Rock Steady Crew singles chronology
|  | "(Hey You) The Rock Steady Crew" (1983) | "Uprock" (1984) |

= (Hey You) The Rock Steady Crew =

1983 single by Rock Steady Crew

"(Hey You) The Rock Steady Crew" is a song by American hip-hop group the Rock Steady Crew from their debut studio album, Ready for Battle (1984). It was released in 1983 through Atlantic (in the United States), Virgin, and Charisma Records (outside the US) as the album's lead single and as the group's debut single.
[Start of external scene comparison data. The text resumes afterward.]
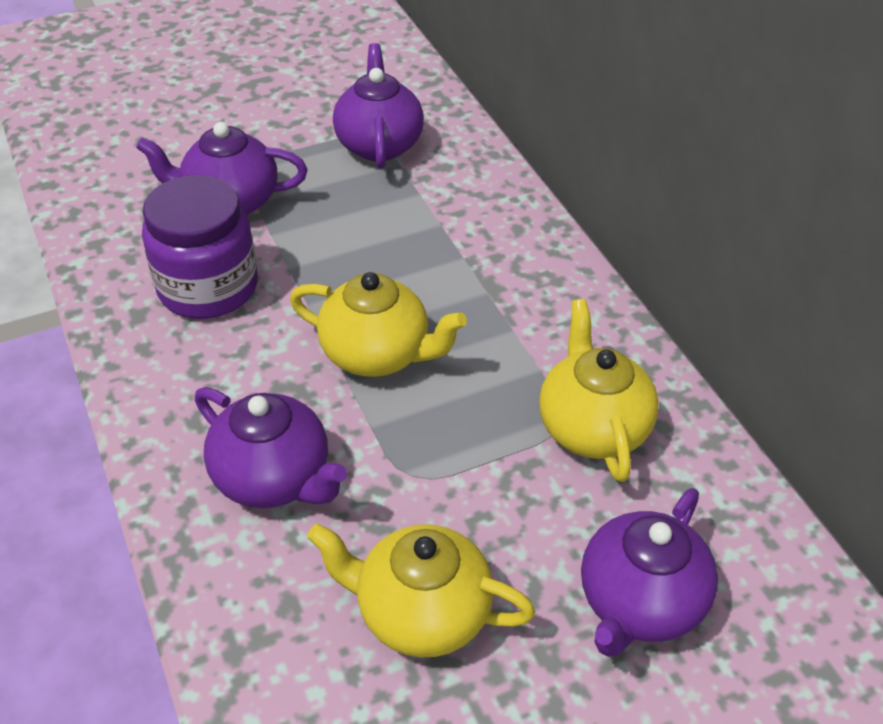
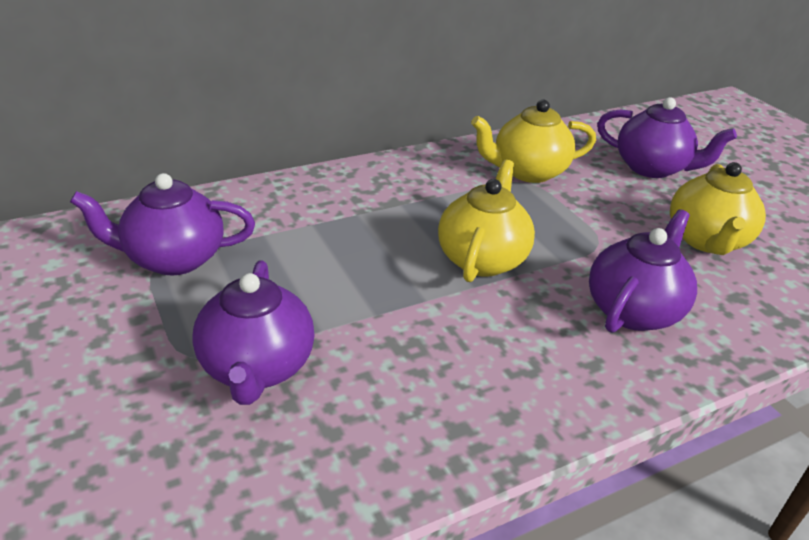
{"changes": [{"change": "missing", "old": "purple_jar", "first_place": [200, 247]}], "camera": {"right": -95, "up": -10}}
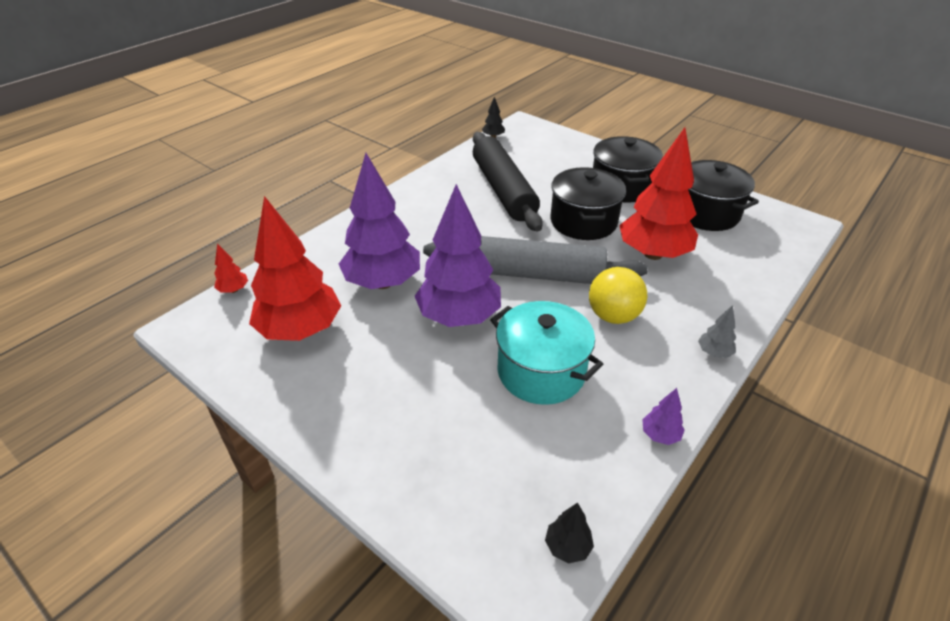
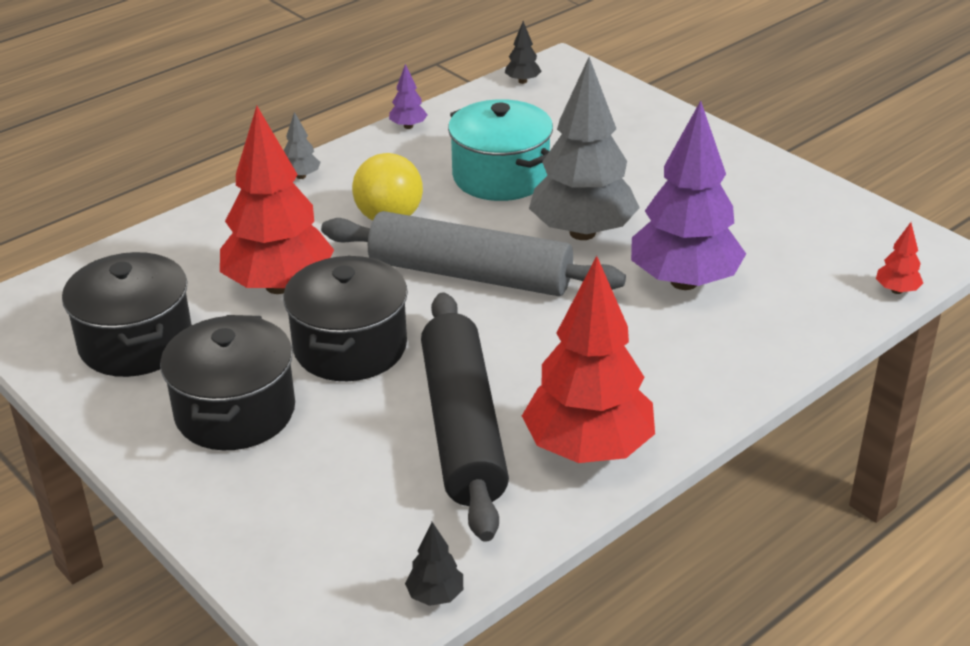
{"changes": [{"change": "relocated", "old": "red_tree", "first_place": [295, 268], "second_place": [588, 359]}, {"change": "colour", "old": "purple_tree", "new": "grey_tree", "first_place": [458, 255], "second_place": [584, 148]}], "camera": {"right": -170, "up": -5}}
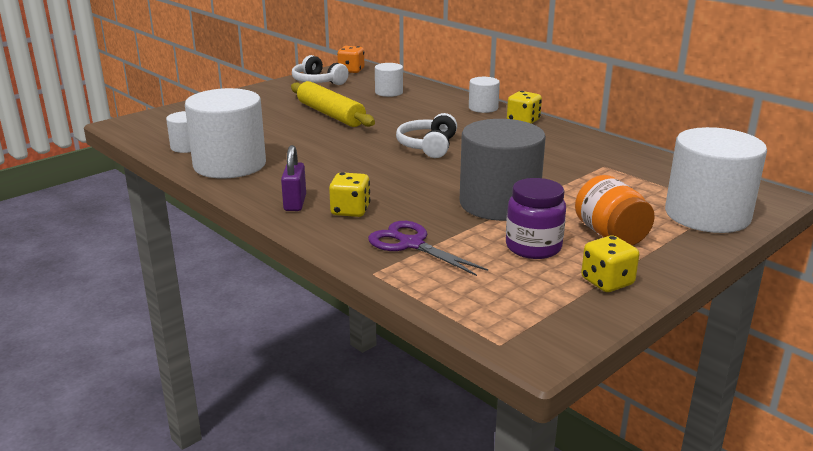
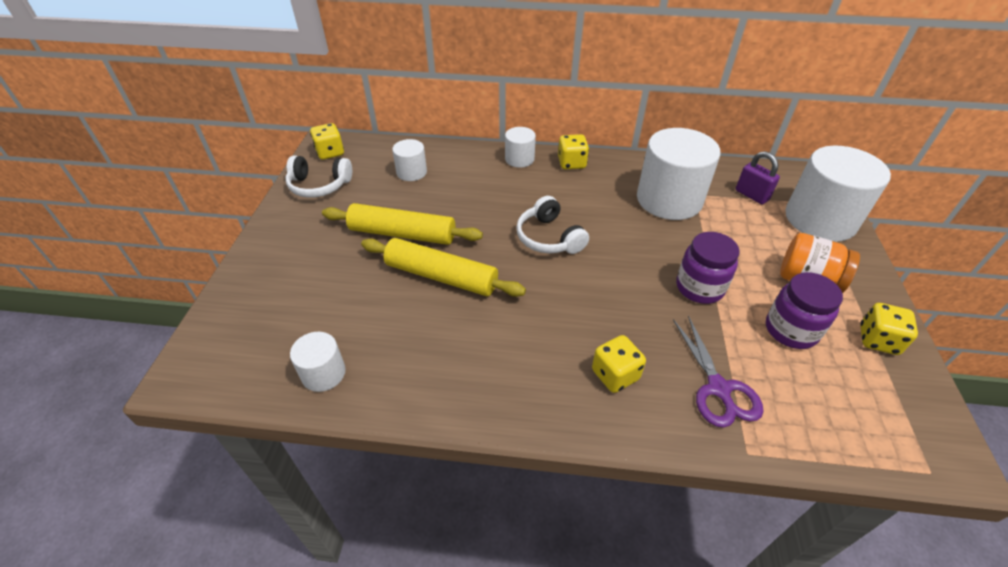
{"changes": [{"change": "relocated", "old": "white_cylinder", "first_place": [225, 133], "second_place": [679, 174]}, {"change": "relocated", "old": "purple_padlock", "first_place": [293, 178], "second_place": [758, 177]}, {"change": "colour", "old": "orange_dice", "new": "yellow_dice", "first_place": [350, 59], "second_place": [327, 141]}, {"change": "spun", "old": "purple_scissors", "first_place": [428, 248], "second_place": [718, 372], "degrees": -105}, {"change": "exchanged", "old": "grey_cylinder", "new": "purple_jar", "first_place": [503, 170], "second_place": [708, 268]}, {"change": "appeared", "new": "yellow_rolling_pin", "second_place": [443, 267]}], "camera": {"right": -40, "up": 20}}
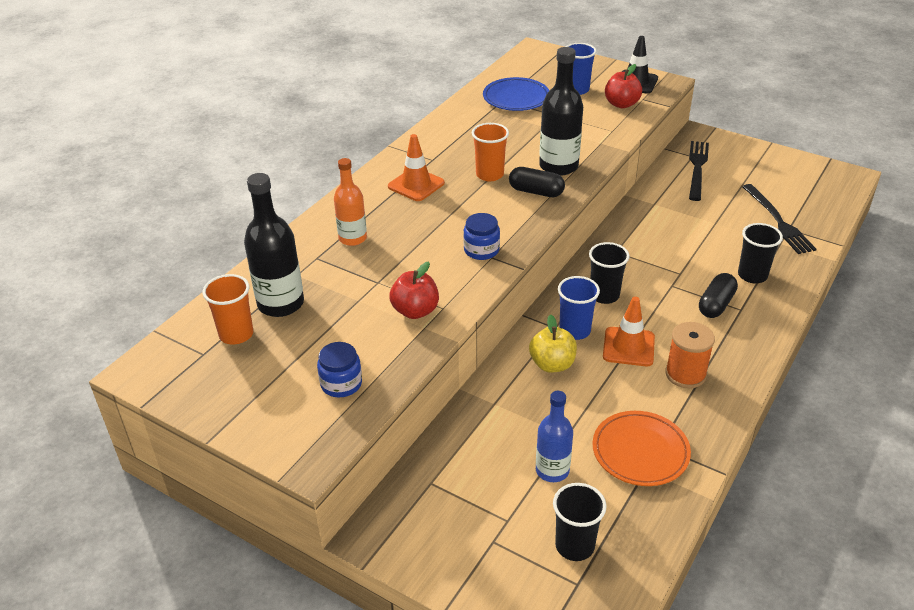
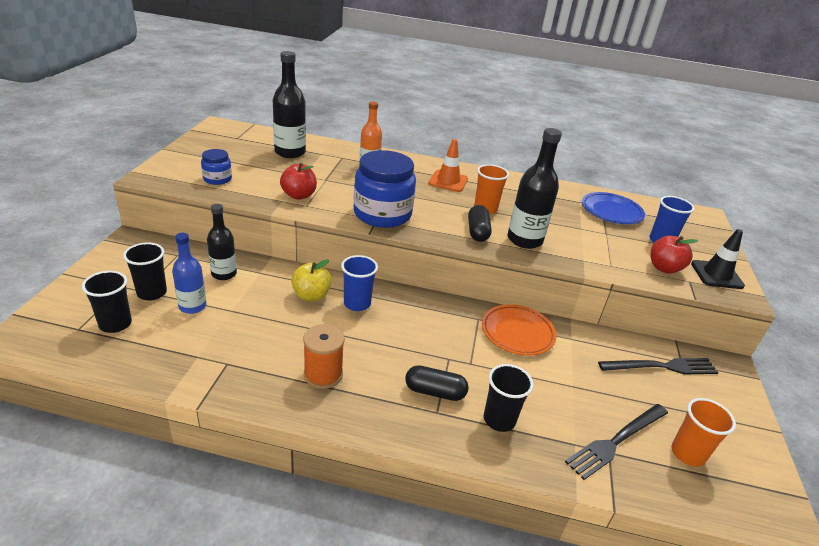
{"changes": [{"change": "relocated", "old": "orange_cup", "first_place": [228, 309], "second_place": [704, 432]}, {"change": "size", "old": "blue_jar", "first_place": [481, 236], "second_place": [385, 189], "factor": 2.03}, {"change": "relocated", "old": "black_cup", "first_place": [609, 273], "second_place": [145, 271]}, {"change": "relocated", "old": "orange_plate", "first_place": [641, 448], "second_place": [519, 330]}, {"change": "missing", "old": "orange_traffic_cone", "first_place": [629, 331]}, {"change": "appeared", "new": "black_bottle", "second_place": [222, 242]}], "camera": {"right": 65, "up": -5}}
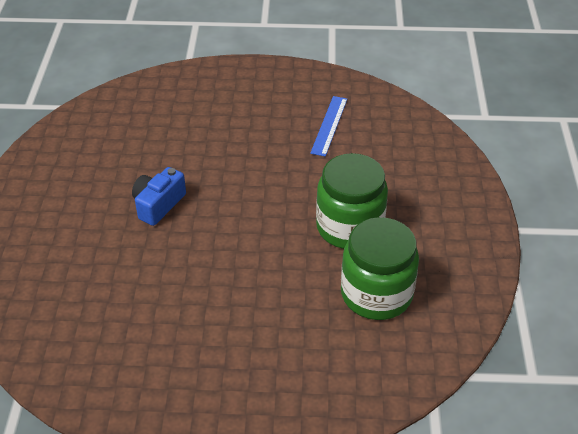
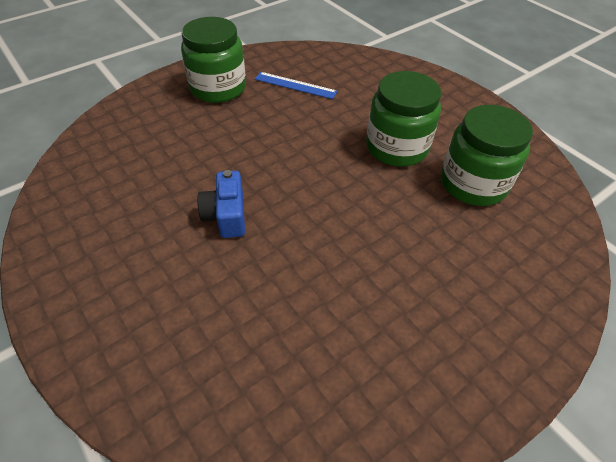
{"changes": [{"change": "spun", "old": "blue_ruler", "first_place": [328, 126], "second_place": [296, 85], "degrees": -45}, {"change": "appeared", "new": "green_jar", "second_place": [213, 60]}], "camera": {"right": -40, "up": 5}}
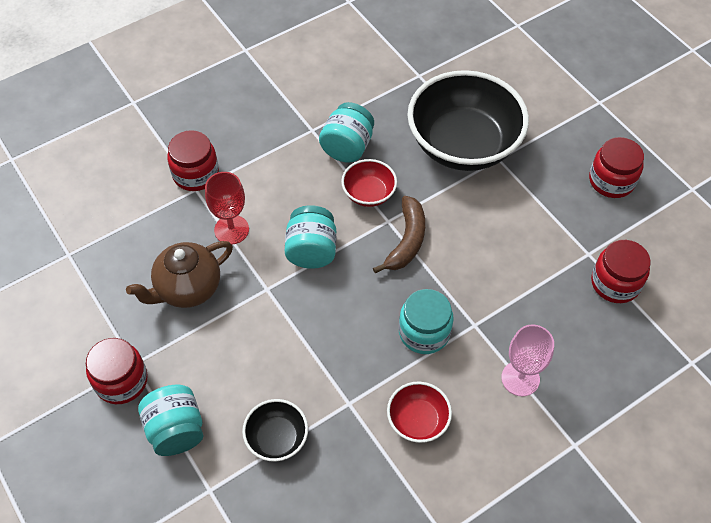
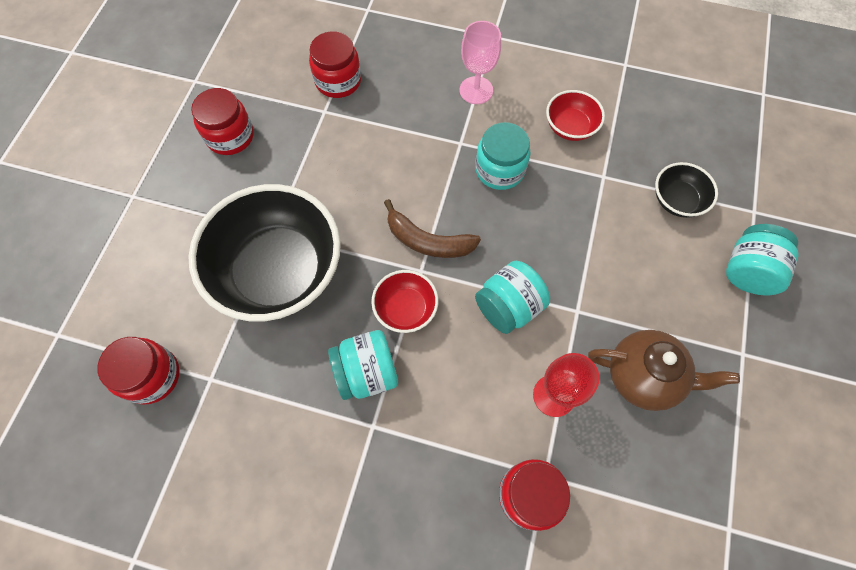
{"changes": [{"change": "relocated", "old": "red_jar", "first_place": [117, 371], "second_place": [138, 371]}, {"change": "spun", "old": "brown_banana", "first_place": [399, 234], "second_place": [432, 228], "degrees": -135}], "camera": {"right": -130, "up": 10}}
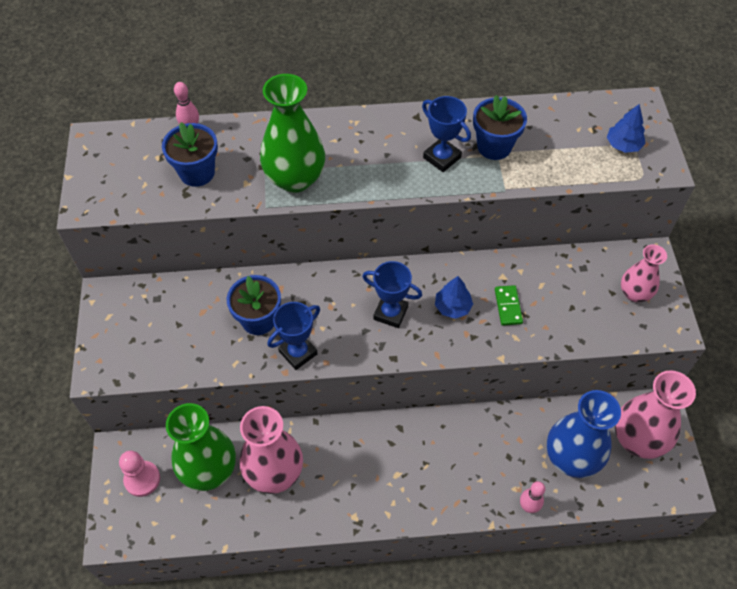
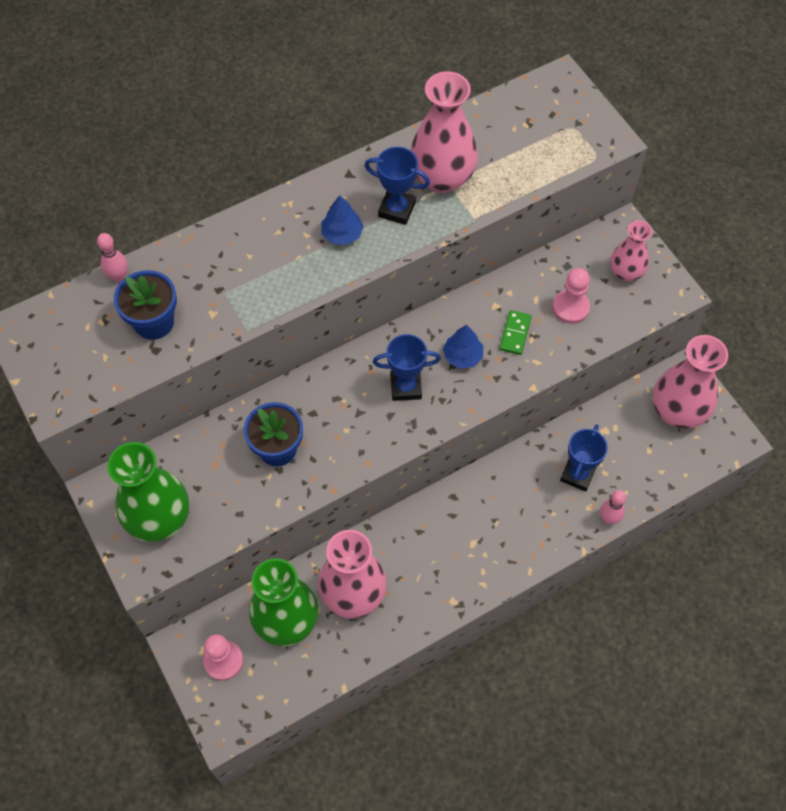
{"changes": [{"change": "relocated", "old": "green_vase", "first_place": [292, 133], "second_place": [148, 492]}, {"change": "relocated", "old": "blue_trophy", "first_place": [294, 336], "second_place": [584, 457]}, {"change": "exchanged", "old": "blue_flower_pot", "new": "pink_vase", "first_place": [500, 127], "second_place": [444, 132]}, {"change": "spun", "old": "green_domino", "first_place": [509, 305], "second_place": [515, 332], "degrees": 45}, {"change": "missing", "old": "blue_vase", "first_place": [584, 434]}, {"change": "relocated", "old": "blue_tree", "first_place": [626, 128], "second_place": [342, 220]}, {"change": "appeared", "new": "pink_pawn", "second_place": [571, 296]}], "camera": {"right": -25, "up": 5}}
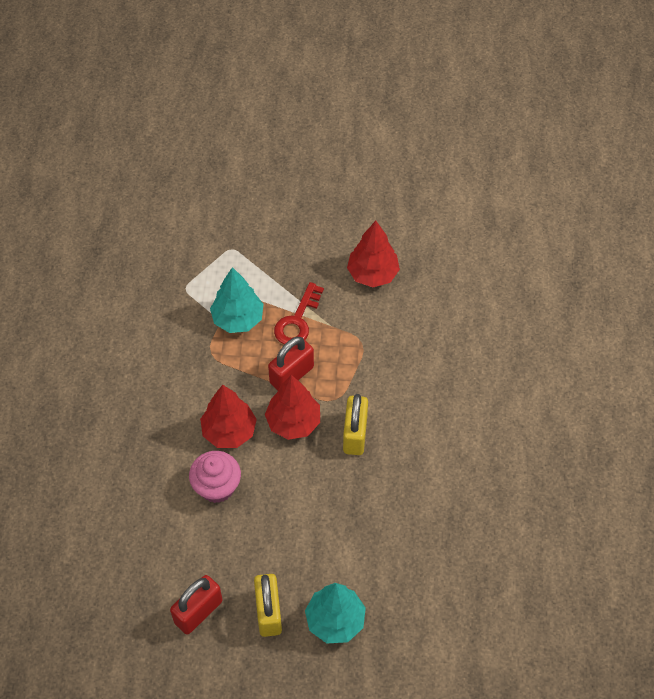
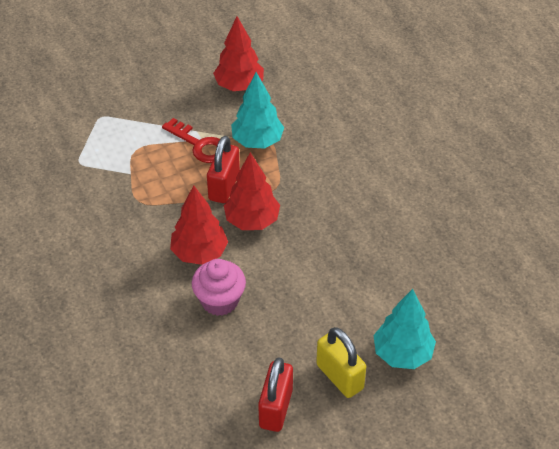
{"changes": [{"change": "relocated", "old": "turquoise_tree", "first_place": [237, 300], "second_place": [257, 110]}, {"change": "spun", "old": "red_key", "first_place": [299, 313], "second_place": [191, 140], "degrees": -45}, {"change": "missing", "old": "yellow_padlock", "first_place": [355, 424]}], "camera": {"right": -30, "up": -10}}
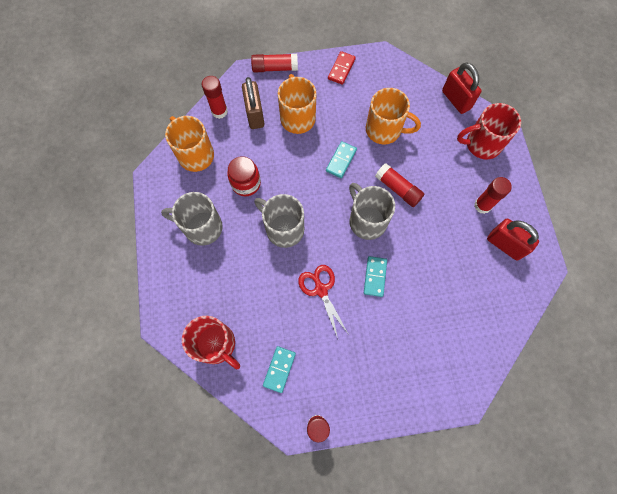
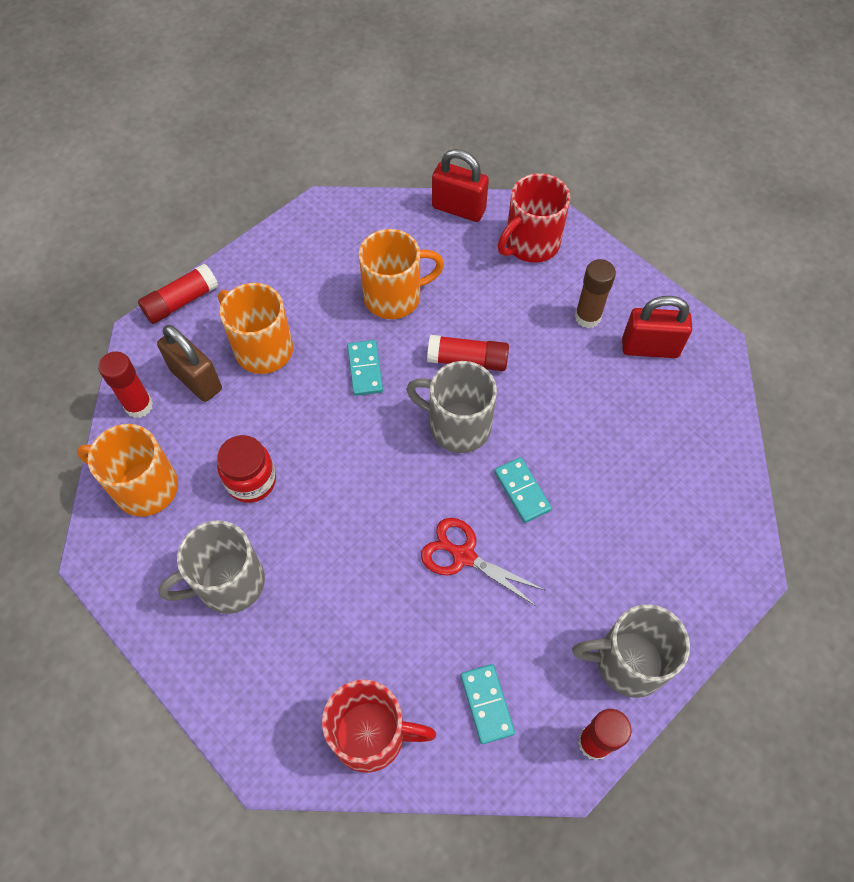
{"changes": [{"change": "relocated", "old": "grey_mug", "first_place": [279, 221], "second_place": [631, 651]}, {"change": "missing", "old": "red_domino", "first_place": [342, 68]}, {"change": "colour", "old": "red_glue_stick", "new": "brown_glue_stick", "first_place": [493, 195], "second_place": [595, 293]}], "camera": {"right": -35, "up": -10}}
Written by Budd "Blue Soldier" Dixon, Ruza Blue and Stephen Hague, and produced by Dixon and Hague, the lead vocals were performed by 15 year old Daisy Castro, "Baby Love". The single peaked at number one on the Belgian and Dutch singles charts and reached the top 10 in several other European countries, including the United Kingdom.

== Charts ==
=== Weekly charts ===

Weekly chart performance for "(Hey You) The Rock Steady Crew"
| Chart (1983–1984) | Peak position |
|---|---|
| Australia (Kent Music Report) | 33 |
| Austria (Ö3 Austria Top 40) | 7 |
| Belgium (Ultratop 50 Flanders) | 1 |
| Ireland (IRMA) | 5 |
| Netherlands (Dutch Top 40) | 1 |
| Netherlands (Single Top 100) | 1 |
| New Zealand (Recorded Music NZ) | 5 |
| Norway (VG-lista) | 6 |
| Sweden (Sverigetopplistan) | 2 |
| Switzerland (Schweizer Hitparade) | 4 |
| UK Singles (Official Charts) | 6 |
| West Germany (GfK) | 6 |

=== Year-end charts ===

Year-end chart performance for "(Hey You) The Rock Steady Crew"
| Chart (1983) | Position |
|---|---|
| Belgium (Ultratop) | 33 |
| Netherlands (Dutch Top 40) | 7 |
| Netherlands (Single Top 100) | 15 |

| Chart (1984) | Position |
|---|---|
| West Germany (GfK) | 40 |

== Sales and certifications ==

Certifications for "(Hey You) The Rock Steady Crew"
| Region | Certification | Certified units/sales |
| Netherlands (NVPI) | Gold | 100,000^{^} |
| United Kingdom (BPI) | Silver | 250,000^{^} |
^{^} Shipments figures based on certification alone.